At the time the man left the hospital, his platelet levels were within a normal range, and his creatinine levels also were lower (2.29 vs. 7.75 mg/dL on admission). Of note, creatinine is a marker of kidney function, with elevated levels indicating poorer kidney function.
In a six-month follow-up visit, the man’s creatinine levels had dropped to 1.42 mg/dL and although he still had proteins in the urine, the estimated glomerular filtration rate (eGFR) — a measure of kidney function — was stable.
Two months later, the patient changed his medication to Ultomiris (ravulizumab), another approved therapy for aHUS marketed by Alexion.
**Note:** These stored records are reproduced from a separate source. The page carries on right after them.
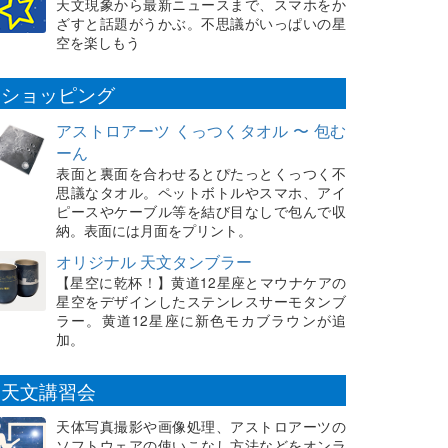
天文現象から最新ニュースまで、スマホをか
ざすと話題がうかぶ。不思議がいっぱいの星
空を楽しもう
ショッピング
アストロアーツ くっつくタオル 〜 包む
ーん
表面と裏面を合わせるとぴたっとくっつく不
思議なタオル。ペットボトルやスマホ、アイ
ピースやケーブル等を結び目なしで包んで収
納。表面には月面をプリント。
オリジナル 天文タンブラー
【星空に乾杯！】黄道12星座とマウナケアの
星空をデザインしたステンレスサーモタンブ
ラー。黄道12星座に新色モカブラウンが追
加。
天文講習会
天体写真撮影や画像処理、アストロアーツの
ソフトウェアの使いこなし方法などをオンラ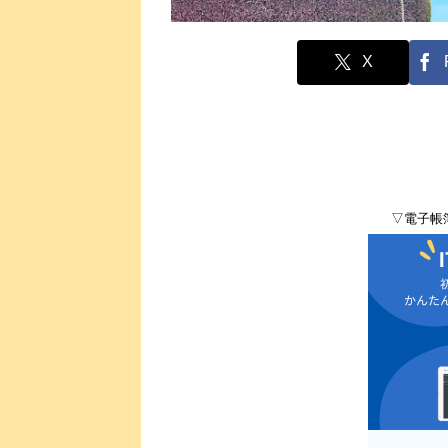
X
▽電子帳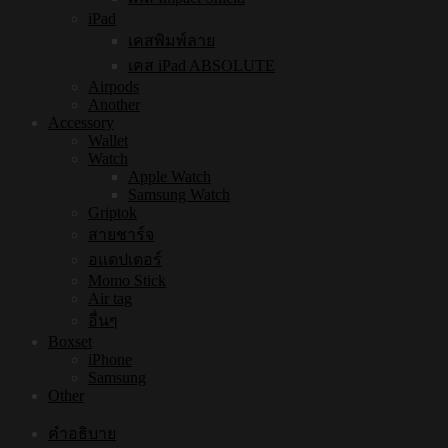
iPad
เคสพิมพ์ลาย
เคส iPad ABSOLUTE
Airpods
Another
Accessory
Wallet
Watch
Apple Watch
Samsung Watch
Griptok
สายชาร์จ
อแดปเตอร์
Momo Stick
Air tag
อื่นๆ
Boxset
iPhone
Samsung
Other
คำอธิบาย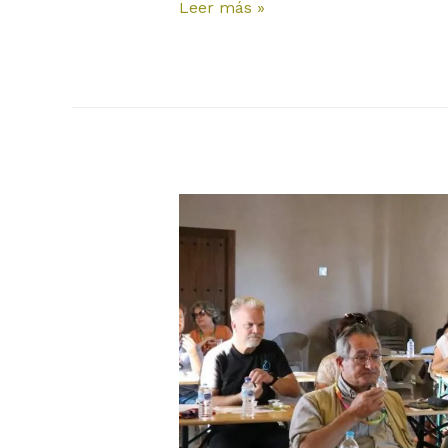
Leer más »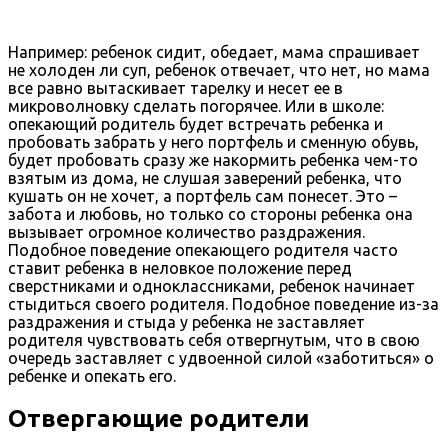
Например: ребенок сидит, обедает, мама спрашивает
не холоден ли суп, ребенок отвечает, что нет, но мама
все равно вытаскивает тарелку и несет ее в
микроволновку сделать погорячее. Или в школе:
опекающий родитель будет встречать ребенка и
пробовать забрать у него портфель и сменную обувь,
будет пробовать сразу же накормить ребенка чем-то
взятым из дома, не слушая заверений ребенка, что
кушать он не хочет, а портфель сам понесет. Это –
забота и любовь, но только со стороны ребенка она
вызывает огромное количество раздражения.
Подобное поведение опекающего родителя часто
ставит ребенка в неловкое положение перед
сверстниками и одноклассниками, ребенок начинает
стыдиться своего родителя. Подобное поведение из-за
раздражения и стыда у ребенка не заставляет
родителя чувствовать себя отвергнутым, что в свою
очередь заставляет с удвоенной силой «заботиться» о
ребенке и опекать его.
Отвергающие родители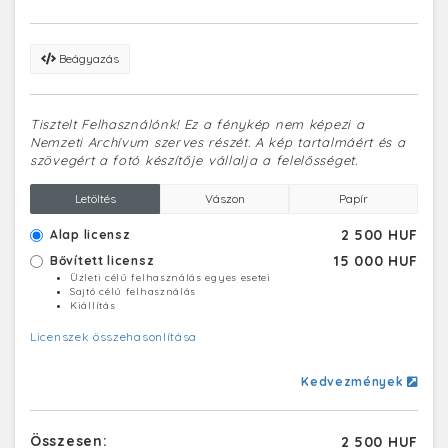
Beágyazás
Tisztelt Felhasználónk! Ez a fénykép nem képezi a
Nemzeti Archívum szerves részét. A kép tartalmáért és a
szövegért a fotó készítője vállalja a felelősséget.
Letöltés
Vászon
Papír
2 500 HUF
Alap licensz
15 000 HUF
Bővített licensz
Üzleti célú felhasználás egyes esetei
Sajtó célú felhasználás
Kiállítás
Licenszek összehasonlítása
Kedvezmények
Összesen:
2 500 HUF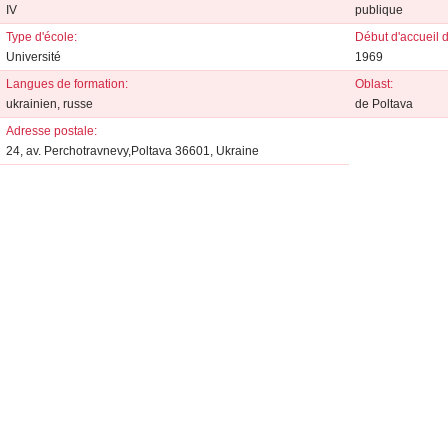
IV
publique
Type d'école:
Début d'accueil d
Université
1969
Langues de formation:
Oblast:
ukrainien, russe
de Poltava
Adresse postale:
24, av. Perchotravnevy,Poltava 36601, Ukraine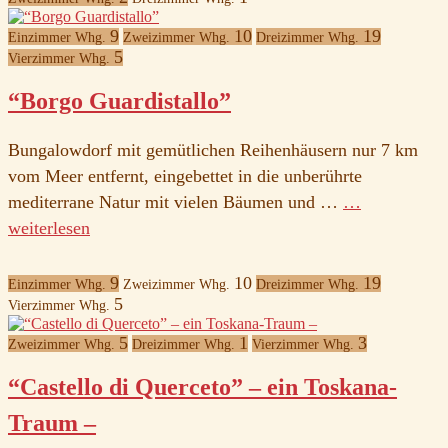
9
10
19
Einzimmer Whg.
Zweizimmer Whg.
Dreizimmer Whg.
5
Vierzimmer Whg.
“Borgo Guardistallo”
Bungalowdorf mit gemütlichen Reihenhäusern nur 7 km
vom Meer entfernt, eingebettet in die unberührte
mediterrane Natur mit vielen Bäumen und …
…
weiterlesen
9
10
19
Einzimmer Whg.
Zweizimmer Whg.
Dreizimmer Whg.
5
Vierzimmer Whg.
5
1
3
Zweizimmer Whg.
Dreizimmer Whg.
Vierzimmer Whg.
“Castello di Querceto” – ein Toskana-
Traum –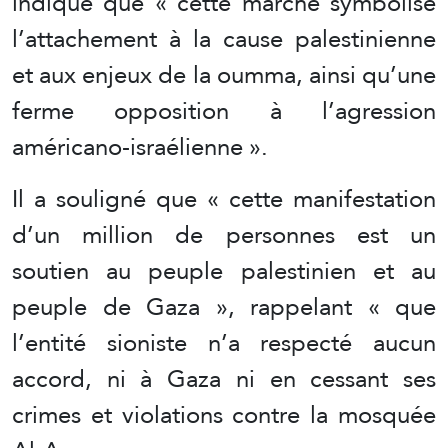
indiqué que « cette marche symbolise
l’attachement à la cause palestinienne
et aux enjeux de la oumma, ainsi qu’une
ferme opposition à l’agression
américano-israélienne ».
Il a souligné que « cette manifestation
d’un million de personnes est un
soutien au peuple palestinien et au
peuple de Gaza », rappelant « que
l’entité sioniste n’a respecté aucun
accord, ni à Gaza ni en cessant ses
crimes et violations contre la mosquée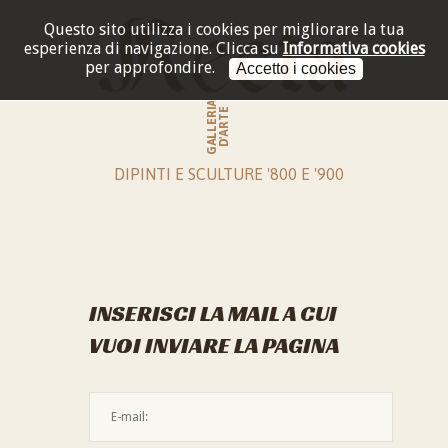
Questo sito utilizza i cookies per migliorare la tua
esperienza di navigazione.
Clicca su
Informativa cookies
per approfondire.
Accetto i cookies
GALLERIA
D'ARTE
DIPINTI E SCULTURE '800 E '900
INSERISCI LA MAIL A CUI
VUOI INVIARE LA PAGINA
L'indirizzo mail non è valido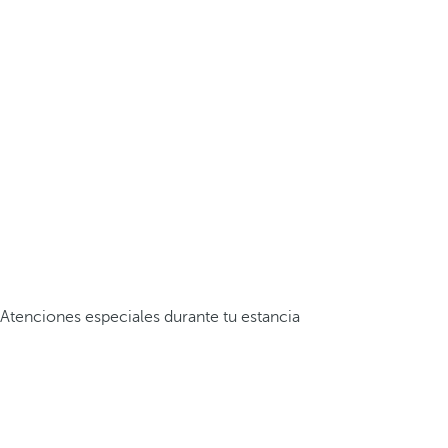
Atenciones especiales durante tu estancia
It has the same mechanism of action as Soliris, but remains active in the body for longer periods of time, requiring less frequent dosing. He continued treatment for at least six months.
“This may be one of the first reported cases of COVID-19- induced HUS being treated with the newer complement inhibitor Ravulizumab,” the researchers wrote.
At the time of manuscript preparation, the patient was on his sixth month of treatment. According to investigators, in keeping with the patient’s expressed wishes, his care team is planning “to explore stopping complement inhibitor therapy between 6 and 12 months if the patient continues to have stable kidney function and no return of other symptoms.”